■ **ZUR AUFGABE**
Gib den Abschnitt der Buchbesprechung von „Frage: Was verbindet“ bis einschließlich „ausgekostet, führen kann.“ wortgetreu wieder.

Drei Autoren gehen verschwörungstheoretischen Neigungen nach: Für die These, daß die Anschläge der RAF in Wirklichkeit auf das Konto einer obskuren Mörderbande gehen, bleiben sie die Beweise schuldig  ■ Von Gerd Rosenkranz

Frage: Was verbindet Julius Cäsar, Adolf Hitler und Alfred Herrhausen? – Antwort: Alle drei sind oder wären beinahe einer Verschwörung zum Opfer gefallen. Und weil die Konspiration schon immer am Steuerrad der Weltgeschichte saß, fordern Gerhard Wisnewski, Wolfgang Landgraeber und Ekkehard Sieker mehr „Mut zur Verschwörungstheorie“. Über lange 450 Seiten liefert das Autorentrio ein Beispiel dafür, wohin der eingeforderte Theoretiker- Mut, bis zur Neige ausgekostet, führen kann.

Einzige These des Schmökers, der in den Auslagen der Buchhandlungen rasch seinen angemessenen Platz neben den bekannten Geheimdienst-Entlarvungsschinken von CIA bis Mossad erobert hat: Spätestens 1984 hat jene Truppe aufgehört zu existieren, die einst von Andreas Baader und Ulrike Meinhof gegründet wurde, die in den 70er und 80er Jahren mit ihren Anschlägen eine beispiellose innere Aufrüstung der Bundesrepublik auslöste und die – nach bisheriger Interpretation – zuletzt am 1.April 1991 den Treuhandchef Detlev Karsten Rohwedder mit einem gezielten Schuß durchs Fenster seines Düsseldorfer Domizils zur Strecke brachte.

„Falsch“, behaupten die Entdecker des „RAF-Phantoms“ – die Geschichte der „Rote Armee Fraktion“ muß in großen Teilen neu geschrieben werden. Alle Anschläge seit der Festnahme der letzten führenden Mitglieder der sogenannten zweiten RAF-Generation im Herbst 1982 gehen auf das Konto anderer – weshalb die Enthüllungs-Autoren die „RAF“ auch durchgehend zwischen Tüttelchen setzen, wie weiland Springers Rechtspostillen die „DDR“.

Wer sind diese geheimnisvollen Anderen? Der Untertitel des Buchs verspricht eine klare, wenn auch nicht ganz originelle Antwort: „Wozu Politik und Wirtschaft Terroristen brauchen.“ Zuletzt hatte Jutta Ditfurth, 1987 noch als grüne Vorstandsprecherin, mit der Behauptung „Der Staat braucht wieder fast nichts so sehnsüchtig wie den Terror“ die Öffentlichkeit zu Empörungsorgien hingerissen. Daß dieser Staat, „die Politik“ oder „die Wirtschaft“ es selber tun, das allerdings mochte auch die notorische Frankfurter Radikale nicht unterstellen. Und jetzt: Die RAF eine von ganz oben inszenierte Veranstaltung zur Diskreditierung der legalen, linken Opposition im Lande? Zunächst scheint alles darauf zuzusteuern.

Einträge des Datensatzes:
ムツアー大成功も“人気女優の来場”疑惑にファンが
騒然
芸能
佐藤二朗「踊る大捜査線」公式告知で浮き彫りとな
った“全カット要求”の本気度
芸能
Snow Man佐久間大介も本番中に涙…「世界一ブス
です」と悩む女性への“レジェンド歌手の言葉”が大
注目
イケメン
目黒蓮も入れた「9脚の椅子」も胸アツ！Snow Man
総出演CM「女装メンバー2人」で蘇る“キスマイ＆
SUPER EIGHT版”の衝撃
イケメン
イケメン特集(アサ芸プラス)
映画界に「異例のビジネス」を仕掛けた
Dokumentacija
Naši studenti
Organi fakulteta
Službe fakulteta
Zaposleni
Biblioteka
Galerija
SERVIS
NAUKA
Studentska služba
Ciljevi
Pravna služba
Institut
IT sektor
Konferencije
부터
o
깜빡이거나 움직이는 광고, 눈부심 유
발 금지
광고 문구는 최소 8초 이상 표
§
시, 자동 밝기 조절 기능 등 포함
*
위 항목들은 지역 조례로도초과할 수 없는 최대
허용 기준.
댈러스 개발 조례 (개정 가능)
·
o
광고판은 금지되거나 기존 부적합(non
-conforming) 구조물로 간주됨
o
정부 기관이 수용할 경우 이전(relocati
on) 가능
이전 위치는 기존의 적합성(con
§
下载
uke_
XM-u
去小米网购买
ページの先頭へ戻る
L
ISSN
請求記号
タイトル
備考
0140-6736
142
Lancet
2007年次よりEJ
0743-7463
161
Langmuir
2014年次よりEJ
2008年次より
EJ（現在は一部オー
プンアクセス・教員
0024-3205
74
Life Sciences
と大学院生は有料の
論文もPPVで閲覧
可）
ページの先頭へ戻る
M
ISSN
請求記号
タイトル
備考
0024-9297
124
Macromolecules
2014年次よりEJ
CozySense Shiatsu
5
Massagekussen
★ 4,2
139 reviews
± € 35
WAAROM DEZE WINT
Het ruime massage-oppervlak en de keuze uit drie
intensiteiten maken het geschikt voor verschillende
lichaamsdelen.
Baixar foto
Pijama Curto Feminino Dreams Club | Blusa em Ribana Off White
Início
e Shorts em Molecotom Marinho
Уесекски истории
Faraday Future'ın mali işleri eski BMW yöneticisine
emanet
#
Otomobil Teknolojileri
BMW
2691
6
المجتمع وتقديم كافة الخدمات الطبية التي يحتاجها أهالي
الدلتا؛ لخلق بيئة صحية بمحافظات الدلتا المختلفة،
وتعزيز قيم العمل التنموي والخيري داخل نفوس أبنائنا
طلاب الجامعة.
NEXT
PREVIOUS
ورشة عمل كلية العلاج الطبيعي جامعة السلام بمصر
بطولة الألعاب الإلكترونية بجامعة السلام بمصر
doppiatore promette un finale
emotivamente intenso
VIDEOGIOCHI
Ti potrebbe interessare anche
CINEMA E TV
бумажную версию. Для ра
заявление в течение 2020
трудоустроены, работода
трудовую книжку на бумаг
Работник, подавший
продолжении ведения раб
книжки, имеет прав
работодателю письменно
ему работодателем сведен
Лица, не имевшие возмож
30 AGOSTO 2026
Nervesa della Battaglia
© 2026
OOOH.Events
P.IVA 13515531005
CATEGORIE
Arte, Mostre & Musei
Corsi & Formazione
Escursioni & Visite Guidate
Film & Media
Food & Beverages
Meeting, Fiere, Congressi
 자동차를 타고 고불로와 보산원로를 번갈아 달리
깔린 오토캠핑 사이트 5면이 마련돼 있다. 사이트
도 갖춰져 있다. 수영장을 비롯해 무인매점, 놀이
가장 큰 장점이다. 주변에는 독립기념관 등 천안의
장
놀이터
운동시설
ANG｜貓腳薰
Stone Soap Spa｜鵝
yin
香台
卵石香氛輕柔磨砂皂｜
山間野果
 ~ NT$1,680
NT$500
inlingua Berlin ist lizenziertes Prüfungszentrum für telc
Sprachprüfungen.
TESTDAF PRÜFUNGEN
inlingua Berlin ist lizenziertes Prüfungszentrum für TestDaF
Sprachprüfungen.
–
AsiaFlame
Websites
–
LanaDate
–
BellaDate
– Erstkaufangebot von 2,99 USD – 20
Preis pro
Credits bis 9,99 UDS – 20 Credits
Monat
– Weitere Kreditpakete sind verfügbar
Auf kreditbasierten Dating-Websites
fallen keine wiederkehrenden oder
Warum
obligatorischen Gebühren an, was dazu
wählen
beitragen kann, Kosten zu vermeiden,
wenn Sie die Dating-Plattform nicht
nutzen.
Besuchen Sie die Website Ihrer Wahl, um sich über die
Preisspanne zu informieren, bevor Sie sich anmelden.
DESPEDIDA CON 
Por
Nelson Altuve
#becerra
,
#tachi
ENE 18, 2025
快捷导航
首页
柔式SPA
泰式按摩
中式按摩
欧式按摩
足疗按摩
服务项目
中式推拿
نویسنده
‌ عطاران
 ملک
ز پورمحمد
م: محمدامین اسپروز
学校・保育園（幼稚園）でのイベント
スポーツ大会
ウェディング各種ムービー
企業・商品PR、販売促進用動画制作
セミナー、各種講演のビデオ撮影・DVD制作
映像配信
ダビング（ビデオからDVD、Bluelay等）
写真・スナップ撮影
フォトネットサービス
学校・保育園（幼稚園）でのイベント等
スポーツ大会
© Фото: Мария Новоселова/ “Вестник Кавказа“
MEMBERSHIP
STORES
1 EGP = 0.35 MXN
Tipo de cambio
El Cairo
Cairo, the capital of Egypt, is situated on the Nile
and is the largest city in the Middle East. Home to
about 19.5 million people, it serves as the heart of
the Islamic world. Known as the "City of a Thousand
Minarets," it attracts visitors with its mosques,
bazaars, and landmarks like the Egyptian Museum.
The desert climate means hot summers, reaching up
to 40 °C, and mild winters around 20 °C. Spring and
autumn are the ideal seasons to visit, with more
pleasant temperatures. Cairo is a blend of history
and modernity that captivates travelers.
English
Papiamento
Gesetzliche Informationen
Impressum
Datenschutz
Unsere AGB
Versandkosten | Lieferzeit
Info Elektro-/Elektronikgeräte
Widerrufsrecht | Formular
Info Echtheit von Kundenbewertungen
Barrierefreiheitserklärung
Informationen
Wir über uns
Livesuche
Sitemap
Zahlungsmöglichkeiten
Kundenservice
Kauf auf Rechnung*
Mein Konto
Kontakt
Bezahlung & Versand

■ **LÖSUNG**
Frage: Was verbindet Julius Cäsar, Adolf Hitler und Alfred Herrhausen? – Antwort: Alle drei sind oder wären beinahe einer Verschwörung zum Opfer gefallen. Und weil die Konspiration schon immer am Steuerrad der Weltgeschichte saß, fordern Gerhard Wisnewski, Wolfgang Landgraeber und Ekkehard Sieker mehr „Mut zur Verschwörungstheorie“. Über lange 450 Seiten liefert das Autorentrio ein Beispiel dafür, wohin der eingeforderte Theoretiker- Mut, bis zur Neige ausgekostet, führen kann.